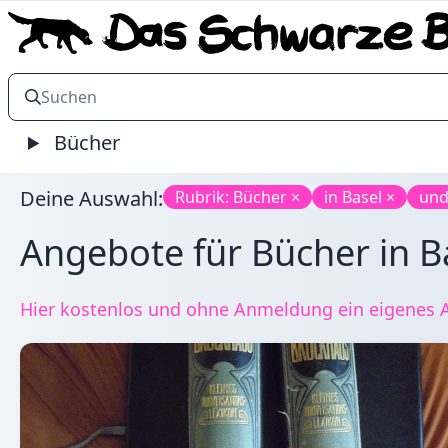
Bücher
Deine Auswahl:
Rubrik: Bücher ×
in Basel ×
und
Angebote für Bücher in Ba
Hier kostenlos und ohne Anmeldung ein eigenes An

——————————

The expected output is each line of the records above that includes the word "Bücher".

- Exercise response -
Bücher
Rubrik: Bücher ×
Angebote für Bücher in Ba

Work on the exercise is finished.